What’s Covered?
This workbook is part of The Alan Turing Institute’s eight-part AI Ethics and Governance in Practice series. Focused on AI safety, it’s built for civil servants working with or around AI systems—especially those tasked with improving oversight, transparency, and trust. The document comes in two formats: one for facilitators (offering guidance on how to lead workshops) and one for participants (meant for engagement before and during group exercises).
The content is split into two main sections:
1. Key Concepts – introduces the core objectives of AI safety with practical definitions, risk assessments, and scenario-based learning. These include:
- Performance: Does the system do what it claims to do, consistently and accurately?
- Reliability: How well does it perform over time or under varying conditions?
- Security: Is it protected against attacks or misuse?
- Robustness: How does it handle edge cases, unexpected data, or failures?
Each objective is tied to practical risks, including detailed discussion of concepts like ROC curves and performance metrics. The section encourages teams to think reflexively about safety not just as a goal but as an ongoing responsibility.
2. Activities – these are hands-on, group-based exercises that bring safety concepts to life through collaborative analysis, vocabulary-building, and structured risk reflection. Scenarios are inspired by real public sector challenges but generalized enough to allow flexible application.
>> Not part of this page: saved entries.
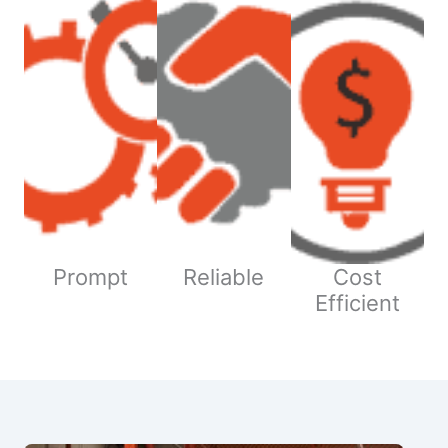
Prompt
Reliable
Cost
Efficient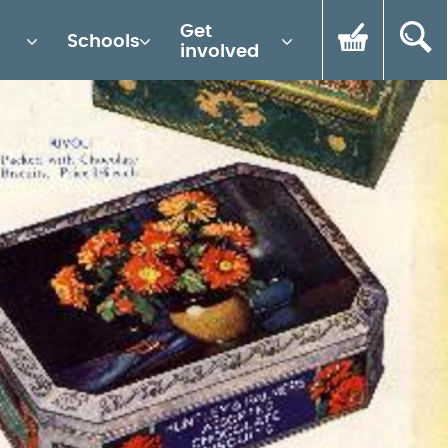
Get
Schools
involved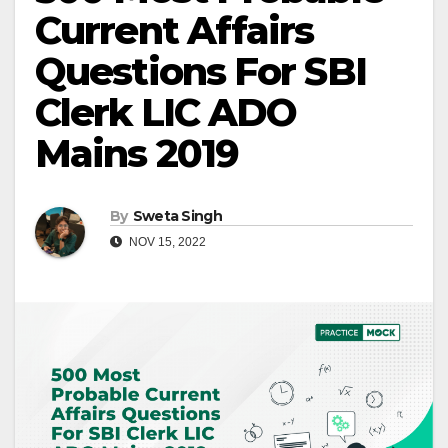
Current Affairs
Questions For SBI
Clerk LIC ADO
Mains 2019
By
Sweta Singh
NOV 15, 2022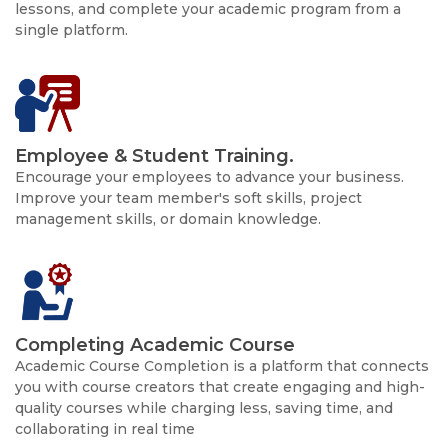
lessons, and complete your academic program from a
single platform.
Employee & Student Training.
Encourage your employees to advance your business.
Improve your team member's soft skills, project
management skills, or domain knowledge.
Completing Academic Course
Academic Course Completion is a platform that connects
you with course creators that create engaging and high-
quality courses while charging less, saving time, and
collaborating in real time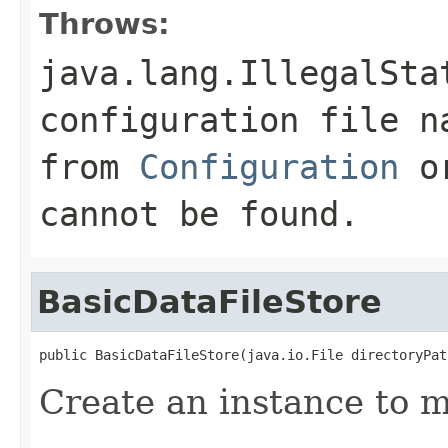
Throws:
java.lang.IllegalSta
configuration file n
from
Configuration
or
cannot be found.
BasicDataFileStore
public BasicDataFileStore(java.io.File directoryPat
Create an instance to m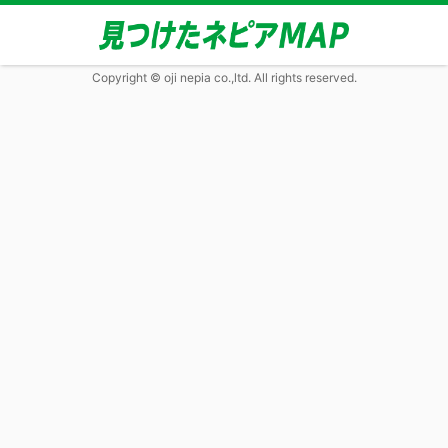
Copyright © oji nepia co.,ltd. All rights reserved.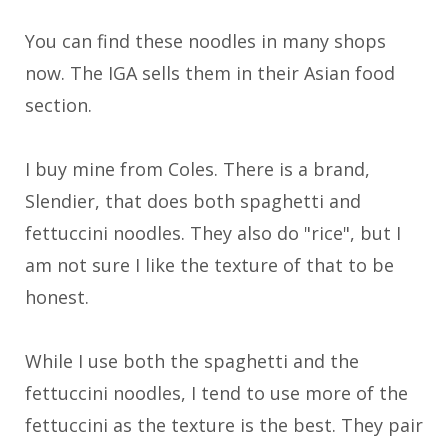
You can find these noodles in many shops
now. The IGA sells them in their Asian food
section.
I buy mine from Coles. There is a brand,
Slendier, that does both spaghetti and
fettuccini noodles. They also do "rice", but I
am not sure I like the texture of that to be
honest.
While I use both the spaghetti and the
fettuccini noodles, I tend to use more of the
fettuccini as the texture is the best. They pair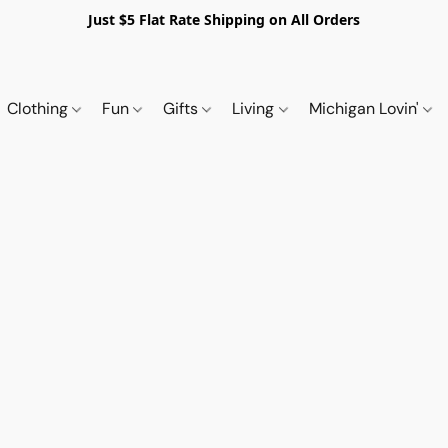
Just $5 Flat Rate Shipping on All Orders
Clothing
Fun
Gifts
Living
Michigan Lovin'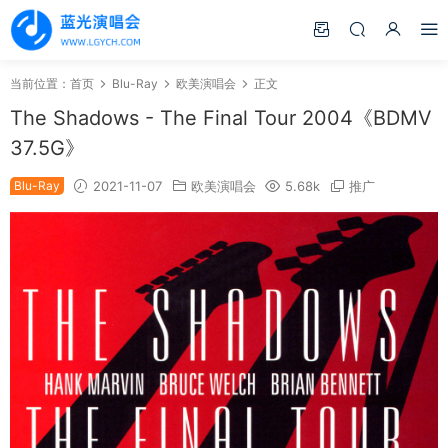
当前位置：
首页
Blu-Ray
欧美演唱会
正文
The Shadows - The Final Tour 2004《BDMV
37.5G》
Blu-Ray
2021-11-07
欧美演唱会
5.68k
推广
The workbook also features a structured Safety Self-Assessment and Risk Management Template to help teams map out safety considerations throughout project phases—from design to deployment.
💡 Why it matters?
AI safety is often treated as a backend technical concern, but this workbook flips the script. It shows that safety should be front and center—embedded in the planning, design, testing, and monitoring phases. Public sector projects are especially high-stakes, often impacting healthcare, transportation, or social services. This resource provides a concrete way for government teams to responsibly manage that risk while building trust with the public.
What’s Missing?
The workbook is technically strong but doesn’t engage much with organizational challenges—like culture, procurement pressures, or policy inertia—that often stand in the way of good safety practices. It could benefit from more cross-disciplinary case studies involving legal or operational teams, especially in sectors like law enforcement or education. Also, while it hints at tools like ROC curves, there’s minimal math or code—practitioners with data science backgrounds might want a deeper technical supplement.
Best For:
Great for AI leads, product managers, and civil servants working on or reviewing algorithmic projects in public agencies. It’s especially useful for those running or participating in ethics workshops. While designed for the public sector, consultants and researchers looking to support AI governance efforts will find it valuable too.
Source Details:
AI Safety in Practice (2024) was produced by a multidisciplinary team at The Alan Turing Institute, led by David Leslie with co-authors including Cami Rincón, Christopher Burr, and Claudia Fischer. The workbook reflects research from the Institute’s Public Policy Programme and is part of a broader EPSRC-funded initiative under the UKRI Strategic Priorities Fund. The content was peer-reviewed and field-tested with input from health and government bodies including NICE and the Scottish Digital Office. The authors bring experience from philosophy, data science, public ethics, and technical safety, anchoring the resource in both academic theory and institutional practice.